Die Bezeichnung Universität (von lateinisch universitas ‚Gesamtheit‘) charakterisiert begrifflich im Wissenschaftsbereich ganz allgemein eine umfassende Bildungseinrichtung.[6] An den damals neu gegründeten Institutionen von Bologna (gegründet 1088), Paris (gegründet um 1150) oder Oxford (gegründet im 12. Jahrhundert) studierte man im heutigen Sinne eines Studium generale. Es handelte sich um eine noch überschaubare Anzahl wissenschaftlicher Disziplinen (septem artes liberalesSieben Freie Künste‘, ergänzt durch Theologie, Jurisprudenz und Medizin).
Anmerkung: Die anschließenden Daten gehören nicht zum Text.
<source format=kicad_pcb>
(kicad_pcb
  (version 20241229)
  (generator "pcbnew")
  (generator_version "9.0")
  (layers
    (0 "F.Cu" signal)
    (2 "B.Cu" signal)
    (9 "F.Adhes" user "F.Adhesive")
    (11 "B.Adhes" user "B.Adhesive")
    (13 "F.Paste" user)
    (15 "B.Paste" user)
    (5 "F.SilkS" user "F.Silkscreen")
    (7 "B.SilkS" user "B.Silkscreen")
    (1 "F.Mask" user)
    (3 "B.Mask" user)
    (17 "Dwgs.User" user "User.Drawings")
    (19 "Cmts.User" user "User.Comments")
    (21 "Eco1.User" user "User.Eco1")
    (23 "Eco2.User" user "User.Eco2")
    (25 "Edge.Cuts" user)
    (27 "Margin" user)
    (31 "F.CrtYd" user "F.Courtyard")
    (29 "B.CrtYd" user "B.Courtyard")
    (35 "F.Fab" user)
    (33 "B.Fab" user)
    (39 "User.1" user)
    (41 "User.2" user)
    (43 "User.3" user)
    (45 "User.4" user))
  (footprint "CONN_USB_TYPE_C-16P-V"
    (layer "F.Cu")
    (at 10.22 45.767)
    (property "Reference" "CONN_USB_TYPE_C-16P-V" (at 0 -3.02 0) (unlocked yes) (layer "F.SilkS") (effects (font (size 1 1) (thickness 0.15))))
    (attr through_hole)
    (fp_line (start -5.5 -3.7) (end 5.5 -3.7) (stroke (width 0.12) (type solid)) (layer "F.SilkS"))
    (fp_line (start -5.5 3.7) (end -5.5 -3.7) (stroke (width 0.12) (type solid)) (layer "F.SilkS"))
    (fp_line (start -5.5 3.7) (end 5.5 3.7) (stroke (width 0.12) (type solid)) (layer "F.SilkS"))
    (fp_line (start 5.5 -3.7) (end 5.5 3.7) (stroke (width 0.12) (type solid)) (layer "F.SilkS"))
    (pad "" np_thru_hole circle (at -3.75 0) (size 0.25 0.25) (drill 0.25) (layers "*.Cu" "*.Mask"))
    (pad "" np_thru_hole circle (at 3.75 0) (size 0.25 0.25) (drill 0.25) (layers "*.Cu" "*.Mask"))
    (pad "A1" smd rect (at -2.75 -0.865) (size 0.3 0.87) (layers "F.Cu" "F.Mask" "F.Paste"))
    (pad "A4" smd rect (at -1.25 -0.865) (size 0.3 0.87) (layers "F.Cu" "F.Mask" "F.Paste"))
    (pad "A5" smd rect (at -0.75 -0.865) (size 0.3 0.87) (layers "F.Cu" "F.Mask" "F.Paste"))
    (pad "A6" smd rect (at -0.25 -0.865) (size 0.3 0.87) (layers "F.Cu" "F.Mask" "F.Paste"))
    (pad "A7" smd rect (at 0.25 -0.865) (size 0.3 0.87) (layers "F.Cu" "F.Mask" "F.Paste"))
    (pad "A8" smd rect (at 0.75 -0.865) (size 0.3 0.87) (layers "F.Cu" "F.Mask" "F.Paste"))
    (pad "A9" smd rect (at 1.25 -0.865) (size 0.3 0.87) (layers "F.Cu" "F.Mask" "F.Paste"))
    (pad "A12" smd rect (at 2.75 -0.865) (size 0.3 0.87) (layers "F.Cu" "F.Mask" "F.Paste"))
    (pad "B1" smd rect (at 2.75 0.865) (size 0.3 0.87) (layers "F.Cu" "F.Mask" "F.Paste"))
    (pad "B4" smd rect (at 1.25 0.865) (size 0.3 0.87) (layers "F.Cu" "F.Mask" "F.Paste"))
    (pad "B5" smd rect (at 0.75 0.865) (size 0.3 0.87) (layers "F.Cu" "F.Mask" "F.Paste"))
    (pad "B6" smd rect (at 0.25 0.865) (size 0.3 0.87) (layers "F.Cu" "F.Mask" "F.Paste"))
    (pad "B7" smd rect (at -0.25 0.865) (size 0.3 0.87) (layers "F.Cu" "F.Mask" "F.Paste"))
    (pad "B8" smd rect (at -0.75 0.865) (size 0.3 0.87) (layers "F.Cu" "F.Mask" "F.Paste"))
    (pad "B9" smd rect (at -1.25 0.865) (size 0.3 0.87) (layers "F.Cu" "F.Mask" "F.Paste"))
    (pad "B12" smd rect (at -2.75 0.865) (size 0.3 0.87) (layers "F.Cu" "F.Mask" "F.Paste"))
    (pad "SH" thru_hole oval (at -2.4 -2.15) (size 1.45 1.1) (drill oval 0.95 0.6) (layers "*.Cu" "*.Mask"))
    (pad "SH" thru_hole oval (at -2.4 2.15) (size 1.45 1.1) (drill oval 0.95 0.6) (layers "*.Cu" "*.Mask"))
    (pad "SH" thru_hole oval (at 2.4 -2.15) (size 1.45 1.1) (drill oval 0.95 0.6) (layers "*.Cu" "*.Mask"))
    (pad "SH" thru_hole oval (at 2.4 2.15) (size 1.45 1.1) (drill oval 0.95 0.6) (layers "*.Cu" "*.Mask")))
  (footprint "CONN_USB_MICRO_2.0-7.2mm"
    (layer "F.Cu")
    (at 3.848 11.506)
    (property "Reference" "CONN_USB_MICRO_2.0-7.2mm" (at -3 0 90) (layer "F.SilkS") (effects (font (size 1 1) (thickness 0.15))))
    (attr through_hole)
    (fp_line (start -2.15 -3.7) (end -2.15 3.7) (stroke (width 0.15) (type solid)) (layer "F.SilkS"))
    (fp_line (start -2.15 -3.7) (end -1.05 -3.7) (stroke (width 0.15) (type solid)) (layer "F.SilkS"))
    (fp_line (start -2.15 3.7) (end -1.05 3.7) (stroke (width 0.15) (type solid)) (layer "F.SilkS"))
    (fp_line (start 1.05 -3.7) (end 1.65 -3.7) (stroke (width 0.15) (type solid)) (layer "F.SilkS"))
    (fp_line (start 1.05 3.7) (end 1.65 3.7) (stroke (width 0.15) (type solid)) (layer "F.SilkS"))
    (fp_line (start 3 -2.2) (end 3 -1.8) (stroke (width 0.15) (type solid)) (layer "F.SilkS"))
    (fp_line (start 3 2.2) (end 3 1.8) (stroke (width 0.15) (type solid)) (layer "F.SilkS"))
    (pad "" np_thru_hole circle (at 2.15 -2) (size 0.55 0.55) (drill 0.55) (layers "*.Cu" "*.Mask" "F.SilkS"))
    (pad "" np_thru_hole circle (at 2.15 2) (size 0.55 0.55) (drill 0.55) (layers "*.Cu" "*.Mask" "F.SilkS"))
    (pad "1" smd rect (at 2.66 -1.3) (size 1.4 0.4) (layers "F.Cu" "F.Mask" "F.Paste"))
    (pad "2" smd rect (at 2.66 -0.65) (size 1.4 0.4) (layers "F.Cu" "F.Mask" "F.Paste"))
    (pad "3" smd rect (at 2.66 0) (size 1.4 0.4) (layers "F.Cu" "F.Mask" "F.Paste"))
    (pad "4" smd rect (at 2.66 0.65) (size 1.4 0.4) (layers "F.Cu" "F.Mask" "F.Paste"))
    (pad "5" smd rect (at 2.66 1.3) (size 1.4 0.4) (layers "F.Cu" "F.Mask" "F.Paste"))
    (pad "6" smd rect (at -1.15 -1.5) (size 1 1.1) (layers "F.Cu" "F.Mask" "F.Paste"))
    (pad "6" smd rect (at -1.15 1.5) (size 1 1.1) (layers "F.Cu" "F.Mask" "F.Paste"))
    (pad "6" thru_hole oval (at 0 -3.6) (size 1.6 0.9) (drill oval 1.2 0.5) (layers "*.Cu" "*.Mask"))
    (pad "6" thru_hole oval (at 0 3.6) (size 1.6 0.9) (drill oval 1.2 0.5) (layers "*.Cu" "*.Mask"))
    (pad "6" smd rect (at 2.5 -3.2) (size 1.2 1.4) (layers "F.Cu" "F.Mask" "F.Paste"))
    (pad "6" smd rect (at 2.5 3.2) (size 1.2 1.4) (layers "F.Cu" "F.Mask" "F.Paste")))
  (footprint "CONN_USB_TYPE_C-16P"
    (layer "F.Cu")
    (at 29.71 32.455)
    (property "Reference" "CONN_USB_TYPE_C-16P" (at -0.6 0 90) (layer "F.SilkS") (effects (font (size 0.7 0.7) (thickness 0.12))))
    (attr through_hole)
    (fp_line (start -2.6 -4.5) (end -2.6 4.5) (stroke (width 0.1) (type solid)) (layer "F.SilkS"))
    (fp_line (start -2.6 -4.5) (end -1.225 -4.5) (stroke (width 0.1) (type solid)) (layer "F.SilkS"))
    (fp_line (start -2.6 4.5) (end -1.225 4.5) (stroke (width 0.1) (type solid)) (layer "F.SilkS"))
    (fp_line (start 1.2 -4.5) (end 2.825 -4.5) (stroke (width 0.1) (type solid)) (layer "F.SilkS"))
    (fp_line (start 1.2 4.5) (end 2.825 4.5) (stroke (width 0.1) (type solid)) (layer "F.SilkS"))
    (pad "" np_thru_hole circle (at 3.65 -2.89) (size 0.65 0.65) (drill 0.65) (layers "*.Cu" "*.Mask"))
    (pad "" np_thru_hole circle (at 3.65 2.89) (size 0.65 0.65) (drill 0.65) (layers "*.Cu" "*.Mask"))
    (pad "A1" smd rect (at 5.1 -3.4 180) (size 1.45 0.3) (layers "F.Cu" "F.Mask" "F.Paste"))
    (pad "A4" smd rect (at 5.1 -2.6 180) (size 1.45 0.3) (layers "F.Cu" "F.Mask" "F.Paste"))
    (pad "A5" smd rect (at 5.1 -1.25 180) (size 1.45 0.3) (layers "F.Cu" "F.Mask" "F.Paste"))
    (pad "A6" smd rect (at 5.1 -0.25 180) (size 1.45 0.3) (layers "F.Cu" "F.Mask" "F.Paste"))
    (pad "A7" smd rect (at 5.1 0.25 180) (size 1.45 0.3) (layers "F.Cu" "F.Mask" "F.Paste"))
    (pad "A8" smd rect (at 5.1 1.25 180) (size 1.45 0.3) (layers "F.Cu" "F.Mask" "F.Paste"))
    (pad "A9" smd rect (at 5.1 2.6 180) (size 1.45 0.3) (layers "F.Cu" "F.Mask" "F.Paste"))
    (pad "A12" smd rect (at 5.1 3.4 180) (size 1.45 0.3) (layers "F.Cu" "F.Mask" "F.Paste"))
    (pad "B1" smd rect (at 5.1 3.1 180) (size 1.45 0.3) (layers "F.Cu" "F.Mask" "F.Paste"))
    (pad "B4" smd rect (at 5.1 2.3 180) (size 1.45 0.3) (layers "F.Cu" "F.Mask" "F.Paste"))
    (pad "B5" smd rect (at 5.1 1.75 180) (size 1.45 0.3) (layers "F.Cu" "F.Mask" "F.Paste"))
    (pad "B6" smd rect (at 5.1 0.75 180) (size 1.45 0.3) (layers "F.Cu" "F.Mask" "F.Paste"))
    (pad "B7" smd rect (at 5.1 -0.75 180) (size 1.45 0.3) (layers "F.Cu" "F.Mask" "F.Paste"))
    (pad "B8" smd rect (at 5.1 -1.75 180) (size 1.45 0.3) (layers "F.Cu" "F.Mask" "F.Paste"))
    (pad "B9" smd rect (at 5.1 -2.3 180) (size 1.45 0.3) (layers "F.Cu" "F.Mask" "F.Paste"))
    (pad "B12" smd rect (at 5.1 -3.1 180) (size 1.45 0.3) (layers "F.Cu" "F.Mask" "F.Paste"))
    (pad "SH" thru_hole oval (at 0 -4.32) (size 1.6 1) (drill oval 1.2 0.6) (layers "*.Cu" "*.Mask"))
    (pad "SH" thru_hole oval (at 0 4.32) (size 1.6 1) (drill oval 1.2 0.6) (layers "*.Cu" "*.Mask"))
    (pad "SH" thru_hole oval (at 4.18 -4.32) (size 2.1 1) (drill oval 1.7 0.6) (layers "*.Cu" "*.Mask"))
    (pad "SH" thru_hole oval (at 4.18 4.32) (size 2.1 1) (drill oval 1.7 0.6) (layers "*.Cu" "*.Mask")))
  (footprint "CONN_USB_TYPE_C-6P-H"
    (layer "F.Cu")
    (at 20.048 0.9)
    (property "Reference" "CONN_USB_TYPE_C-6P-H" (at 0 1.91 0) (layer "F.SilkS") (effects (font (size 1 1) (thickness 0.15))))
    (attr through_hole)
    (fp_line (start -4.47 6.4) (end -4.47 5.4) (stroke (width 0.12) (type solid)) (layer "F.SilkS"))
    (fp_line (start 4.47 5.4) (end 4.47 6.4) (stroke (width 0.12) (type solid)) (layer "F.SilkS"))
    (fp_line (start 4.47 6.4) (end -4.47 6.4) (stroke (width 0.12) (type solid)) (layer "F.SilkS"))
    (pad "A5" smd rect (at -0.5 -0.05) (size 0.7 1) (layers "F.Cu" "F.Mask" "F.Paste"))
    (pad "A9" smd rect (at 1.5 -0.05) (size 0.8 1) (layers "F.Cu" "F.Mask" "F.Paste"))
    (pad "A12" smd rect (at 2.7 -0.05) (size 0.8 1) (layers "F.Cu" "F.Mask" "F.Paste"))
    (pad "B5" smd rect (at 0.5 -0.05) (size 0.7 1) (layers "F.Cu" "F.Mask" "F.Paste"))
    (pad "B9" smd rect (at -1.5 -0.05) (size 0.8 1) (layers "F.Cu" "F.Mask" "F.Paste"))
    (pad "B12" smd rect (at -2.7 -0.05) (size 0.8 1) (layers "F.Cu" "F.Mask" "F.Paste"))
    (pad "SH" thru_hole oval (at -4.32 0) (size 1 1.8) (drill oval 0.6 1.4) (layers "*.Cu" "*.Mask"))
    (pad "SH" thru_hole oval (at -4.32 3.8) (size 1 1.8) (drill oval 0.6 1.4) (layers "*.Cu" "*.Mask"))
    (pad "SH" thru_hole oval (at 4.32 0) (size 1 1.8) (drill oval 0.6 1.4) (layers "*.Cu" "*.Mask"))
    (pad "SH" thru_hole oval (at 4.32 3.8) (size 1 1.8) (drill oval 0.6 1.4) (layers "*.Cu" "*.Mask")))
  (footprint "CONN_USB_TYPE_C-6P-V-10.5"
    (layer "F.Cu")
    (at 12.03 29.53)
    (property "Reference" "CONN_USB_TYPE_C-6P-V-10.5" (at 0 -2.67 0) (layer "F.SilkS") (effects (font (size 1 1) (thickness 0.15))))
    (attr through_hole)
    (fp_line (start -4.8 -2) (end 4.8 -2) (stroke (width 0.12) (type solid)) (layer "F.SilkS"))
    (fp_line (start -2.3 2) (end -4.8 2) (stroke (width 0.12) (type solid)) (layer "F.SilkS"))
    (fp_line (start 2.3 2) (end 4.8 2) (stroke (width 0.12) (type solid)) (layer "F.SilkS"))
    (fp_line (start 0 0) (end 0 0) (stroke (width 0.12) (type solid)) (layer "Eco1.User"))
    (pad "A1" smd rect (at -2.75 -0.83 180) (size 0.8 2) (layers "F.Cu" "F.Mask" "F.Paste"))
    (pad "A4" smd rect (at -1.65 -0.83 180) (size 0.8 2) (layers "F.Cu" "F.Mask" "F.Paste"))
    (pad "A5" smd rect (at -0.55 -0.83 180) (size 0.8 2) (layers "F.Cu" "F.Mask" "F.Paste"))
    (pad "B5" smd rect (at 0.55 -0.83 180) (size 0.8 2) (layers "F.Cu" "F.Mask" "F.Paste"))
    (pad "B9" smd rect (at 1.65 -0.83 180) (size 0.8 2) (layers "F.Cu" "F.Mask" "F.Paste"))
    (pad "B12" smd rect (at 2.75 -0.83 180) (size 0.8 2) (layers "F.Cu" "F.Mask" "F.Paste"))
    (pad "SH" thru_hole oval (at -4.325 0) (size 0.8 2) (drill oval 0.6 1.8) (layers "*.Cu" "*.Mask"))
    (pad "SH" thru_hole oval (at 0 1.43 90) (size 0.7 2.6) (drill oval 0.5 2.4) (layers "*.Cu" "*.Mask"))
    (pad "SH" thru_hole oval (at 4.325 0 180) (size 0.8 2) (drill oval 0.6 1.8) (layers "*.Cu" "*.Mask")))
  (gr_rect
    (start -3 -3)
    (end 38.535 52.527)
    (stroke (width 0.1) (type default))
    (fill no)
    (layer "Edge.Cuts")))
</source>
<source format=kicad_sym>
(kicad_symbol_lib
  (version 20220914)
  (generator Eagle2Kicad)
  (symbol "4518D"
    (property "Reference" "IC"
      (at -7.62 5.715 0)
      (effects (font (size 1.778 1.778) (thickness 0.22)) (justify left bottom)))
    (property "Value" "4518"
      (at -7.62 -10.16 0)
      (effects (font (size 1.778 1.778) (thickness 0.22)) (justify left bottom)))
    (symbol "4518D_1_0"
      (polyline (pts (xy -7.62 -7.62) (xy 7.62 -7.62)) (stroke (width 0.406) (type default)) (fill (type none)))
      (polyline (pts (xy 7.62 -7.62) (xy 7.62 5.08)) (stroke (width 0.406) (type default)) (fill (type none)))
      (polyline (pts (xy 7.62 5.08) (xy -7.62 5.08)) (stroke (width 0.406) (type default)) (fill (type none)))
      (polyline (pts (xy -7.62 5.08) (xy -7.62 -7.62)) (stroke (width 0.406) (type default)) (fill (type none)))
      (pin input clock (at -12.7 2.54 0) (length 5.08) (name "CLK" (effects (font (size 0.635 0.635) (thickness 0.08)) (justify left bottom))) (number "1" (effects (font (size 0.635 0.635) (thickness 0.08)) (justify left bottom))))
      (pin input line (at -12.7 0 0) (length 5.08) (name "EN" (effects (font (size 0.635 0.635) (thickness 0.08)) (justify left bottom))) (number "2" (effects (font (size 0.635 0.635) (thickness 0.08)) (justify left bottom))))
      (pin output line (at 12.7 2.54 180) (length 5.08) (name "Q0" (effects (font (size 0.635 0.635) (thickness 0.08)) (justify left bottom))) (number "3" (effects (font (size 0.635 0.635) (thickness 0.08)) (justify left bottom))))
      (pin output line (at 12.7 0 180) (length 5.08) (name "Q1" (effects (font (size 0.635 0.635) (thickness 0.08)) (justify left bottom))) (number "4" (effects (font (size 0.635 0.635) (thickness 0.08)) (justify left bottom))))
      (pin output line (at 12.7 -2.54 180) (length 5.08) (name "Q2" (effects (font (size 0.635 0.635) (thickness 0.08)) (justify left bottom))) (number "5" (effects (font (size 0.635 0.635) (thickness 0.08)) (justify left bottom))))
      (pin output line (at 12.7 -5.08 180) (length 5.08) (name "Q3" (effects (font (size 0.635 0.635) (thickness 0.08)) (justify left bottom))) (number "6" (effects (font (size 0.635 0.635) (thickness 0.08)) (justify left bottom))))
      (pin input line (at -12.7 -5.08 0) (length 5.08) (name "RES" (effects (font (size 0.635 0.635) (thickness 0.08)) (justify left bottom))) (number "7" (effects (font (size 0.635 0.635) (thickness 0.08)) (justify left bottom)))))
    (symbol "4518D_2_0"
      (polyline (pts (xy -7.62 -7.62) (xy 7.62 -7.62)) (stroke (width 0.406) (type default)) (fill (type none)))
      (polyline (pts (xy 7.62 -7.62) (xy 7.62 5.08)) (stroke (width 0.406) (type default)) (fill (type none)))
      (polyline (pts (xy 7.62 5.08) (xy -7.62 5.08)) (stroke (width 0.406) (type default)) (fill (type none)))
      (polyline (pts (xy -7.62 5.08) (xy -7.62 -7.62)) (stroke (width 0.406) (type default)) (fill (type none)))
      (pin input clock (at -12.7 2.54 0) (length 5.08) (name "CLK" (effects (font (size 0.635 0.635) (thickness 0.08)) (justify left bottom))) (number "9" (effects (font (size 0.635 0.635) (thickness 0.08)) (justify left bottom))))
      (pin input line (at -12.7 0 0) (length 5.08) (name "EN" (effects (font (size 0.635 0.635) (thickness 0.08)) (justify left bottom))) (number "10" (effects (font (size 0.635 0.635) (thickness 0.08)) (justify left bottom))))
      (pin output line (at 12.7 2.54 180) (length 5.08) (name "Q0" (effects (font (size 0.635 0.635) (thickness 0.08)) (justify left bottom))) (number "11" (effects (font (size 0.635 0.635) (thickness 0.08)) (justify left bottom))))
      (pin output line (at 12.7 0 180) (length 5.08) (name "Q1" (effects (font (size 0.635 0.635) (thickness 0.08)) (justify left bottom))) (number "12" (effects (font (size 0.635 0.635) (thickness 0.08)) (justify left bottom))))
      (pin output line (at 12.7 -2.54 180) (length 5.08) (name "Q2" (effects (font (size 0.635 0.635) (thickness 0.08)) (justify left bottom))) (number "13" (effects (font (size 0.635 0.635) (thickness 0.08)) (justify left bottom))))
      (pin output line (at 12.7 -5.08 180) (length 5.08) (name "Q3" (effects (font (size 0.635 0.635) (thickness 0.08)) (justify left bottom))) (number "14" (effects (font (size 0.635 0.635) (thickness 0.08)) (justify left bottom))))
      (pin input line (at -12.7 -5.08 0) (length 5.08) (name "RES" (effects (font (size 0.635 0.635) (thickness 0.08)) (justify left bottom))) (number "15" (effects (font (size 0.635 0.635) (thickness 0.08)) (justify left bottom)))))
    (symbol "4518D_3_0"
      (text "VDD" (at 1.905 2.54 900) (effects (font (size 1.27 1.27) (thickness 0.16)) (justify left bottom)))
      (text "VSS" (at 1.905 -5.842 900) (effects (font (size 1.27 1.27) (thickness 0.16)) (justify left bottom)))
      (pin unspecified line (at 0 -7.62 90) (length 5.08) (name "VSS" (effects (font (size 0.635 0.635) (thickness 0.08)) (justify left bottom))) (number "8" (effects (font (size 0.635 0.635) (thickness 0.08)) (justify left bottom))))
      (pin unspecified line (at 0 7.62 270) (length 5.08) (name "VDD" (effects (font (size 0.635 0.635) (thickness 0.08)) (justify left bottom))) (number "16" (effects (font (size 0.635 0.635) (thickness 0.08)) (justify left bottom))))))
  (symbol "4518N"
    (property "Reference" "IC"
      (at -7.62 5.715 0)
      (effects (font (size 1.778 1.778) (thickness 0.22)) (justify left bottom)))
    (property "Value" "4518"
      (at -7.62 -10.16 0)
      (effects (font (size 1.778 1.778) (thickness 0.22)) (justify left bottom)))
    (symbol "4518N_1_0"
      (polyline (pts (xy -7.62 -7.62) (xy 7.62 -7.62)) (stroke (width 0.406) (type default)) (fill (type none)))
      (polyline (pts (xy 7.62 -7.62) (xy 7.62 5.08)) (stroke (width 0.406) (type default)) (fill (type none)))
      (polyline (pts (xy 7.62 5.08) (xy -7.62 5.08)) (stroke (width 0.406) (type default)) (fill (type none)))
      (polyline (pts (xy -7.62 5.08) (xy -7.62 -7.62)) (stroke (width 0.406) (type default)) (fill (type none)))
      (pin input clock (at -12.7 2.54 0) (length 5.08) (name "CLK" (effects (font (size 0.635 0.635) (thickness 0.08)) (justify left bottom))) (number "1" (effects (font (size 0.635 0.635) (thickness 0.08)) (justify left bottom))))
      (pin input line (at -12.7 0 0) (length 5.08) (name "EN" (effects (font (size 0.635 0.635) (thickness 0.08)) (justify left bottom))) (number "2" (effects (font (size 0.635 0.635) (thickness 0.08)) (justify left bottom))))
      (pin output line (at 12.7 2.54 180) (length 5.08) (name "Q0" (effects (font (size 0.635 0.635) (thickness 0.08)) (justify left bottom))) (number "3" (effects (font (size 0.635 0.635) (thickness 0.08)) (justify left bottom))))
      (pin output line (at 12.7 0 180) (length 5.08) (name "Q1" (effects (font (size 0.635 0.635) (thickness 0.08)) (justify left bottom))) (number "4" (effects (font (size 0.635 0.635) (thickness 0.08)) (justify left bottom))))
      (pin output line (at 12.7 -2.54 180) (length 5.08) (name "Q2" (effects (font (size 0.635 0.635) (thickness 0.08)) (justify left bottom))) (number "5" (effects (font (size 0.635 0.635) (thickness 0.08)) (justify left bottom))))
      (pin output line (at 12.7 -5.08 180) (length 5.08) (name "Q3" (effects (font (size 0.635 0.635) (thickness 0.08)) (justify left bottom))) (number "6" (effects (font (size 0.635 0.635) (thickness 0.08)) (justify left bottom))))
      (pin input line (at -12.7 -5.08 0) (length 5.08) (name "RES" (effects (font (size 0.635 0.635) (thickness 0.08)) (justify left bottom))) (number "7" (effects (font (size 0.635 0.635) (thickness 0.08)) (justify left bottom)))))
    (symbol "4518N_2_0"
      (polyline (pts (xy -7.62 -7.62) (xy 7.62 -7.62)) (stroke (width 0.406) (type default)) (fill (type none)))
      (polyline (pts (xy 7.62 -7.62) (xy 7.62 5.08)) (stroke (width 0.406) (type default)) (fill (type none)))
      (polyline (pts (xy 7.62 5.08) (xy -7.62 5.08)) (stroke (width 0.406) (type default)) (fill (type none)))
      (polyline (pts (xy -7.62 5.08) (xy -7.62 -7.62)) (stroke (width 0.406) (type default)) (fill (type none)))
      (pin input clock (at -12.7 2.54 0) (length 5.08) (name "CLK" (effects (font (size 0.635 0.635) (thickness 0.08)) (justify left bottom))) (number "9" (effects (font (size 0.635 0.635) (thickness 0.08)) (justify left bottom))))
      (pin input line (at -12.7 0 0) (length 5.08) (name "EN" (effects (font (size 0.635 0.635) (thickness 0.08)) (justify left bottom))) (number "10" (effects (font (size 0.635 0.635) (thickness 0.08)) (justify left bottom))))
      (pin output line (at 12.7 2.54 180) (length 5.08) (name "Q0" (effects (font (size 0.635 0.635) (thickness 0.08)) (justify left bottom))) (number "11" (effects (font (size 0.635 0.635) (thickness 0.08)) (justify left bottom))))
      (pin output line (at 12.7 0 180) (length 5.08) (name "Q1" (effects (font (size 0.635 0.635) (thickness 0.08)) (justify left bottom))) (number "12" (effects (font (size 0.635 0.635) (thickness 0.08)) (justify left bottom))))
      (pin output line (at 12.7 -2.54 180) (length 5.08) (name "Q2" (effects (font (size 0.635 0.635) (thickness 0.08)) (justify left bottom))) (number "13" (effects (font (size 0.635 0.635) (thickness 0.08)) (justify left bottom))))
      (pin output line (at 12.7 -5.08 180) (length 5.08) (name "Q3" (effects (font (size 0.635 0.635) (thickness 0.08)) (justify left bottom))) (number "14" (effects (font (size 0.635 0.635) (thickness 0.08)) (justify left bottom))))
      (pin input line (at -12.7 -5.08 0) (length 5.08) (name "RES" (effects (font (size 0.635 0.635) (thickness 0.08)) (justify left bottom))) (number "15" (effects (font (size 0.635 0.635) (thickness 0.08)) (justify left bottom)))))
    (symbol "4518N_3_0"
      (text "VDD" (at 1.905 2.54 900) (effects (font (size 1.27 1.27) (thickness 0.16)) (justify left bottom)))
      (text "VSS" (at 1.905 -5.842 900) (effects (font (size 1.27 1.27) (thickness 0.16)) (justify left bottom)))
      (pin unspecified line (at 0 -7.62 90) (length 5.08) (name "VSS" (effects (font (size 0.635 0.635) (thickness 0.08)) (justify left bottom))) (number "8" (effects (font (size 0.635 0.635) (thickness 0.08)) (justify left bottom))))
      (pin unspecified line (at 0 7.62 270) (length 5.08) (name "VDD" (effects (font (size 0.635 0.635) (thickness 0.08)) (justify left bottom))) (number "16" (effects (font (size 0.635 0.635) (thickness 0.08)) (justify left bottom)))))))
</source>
Die Gesamtheit dieser Wissenschaften fasste man später unter der Bezeichnung universitas litterarum (‚Gesamtheit der Wissenschaften‘). Vor allem durch Wilhelm von Humboldt, der die Einheit von Lehre und Forschung zum Grundprinzip universitärer Arbeit erhob, wurde dieser Begriff für die moderne Universität prägend. Daneben trat das ursprüngliche Verständnis von universitas, das aus den korporativen Organisationsformen mittelalterlicher Lehr- und Lerngemeinschaften (universitas magistrorum et scholarium ‚Gemeinschaft der Lehrenden und Lernenden‘) im Bereich bedeutender kirchlicher Bildungszentren erwachsen war, etwas in den Hintergrund. Es lebt aber im Begriff der Autonomie der Hochschulen weiter.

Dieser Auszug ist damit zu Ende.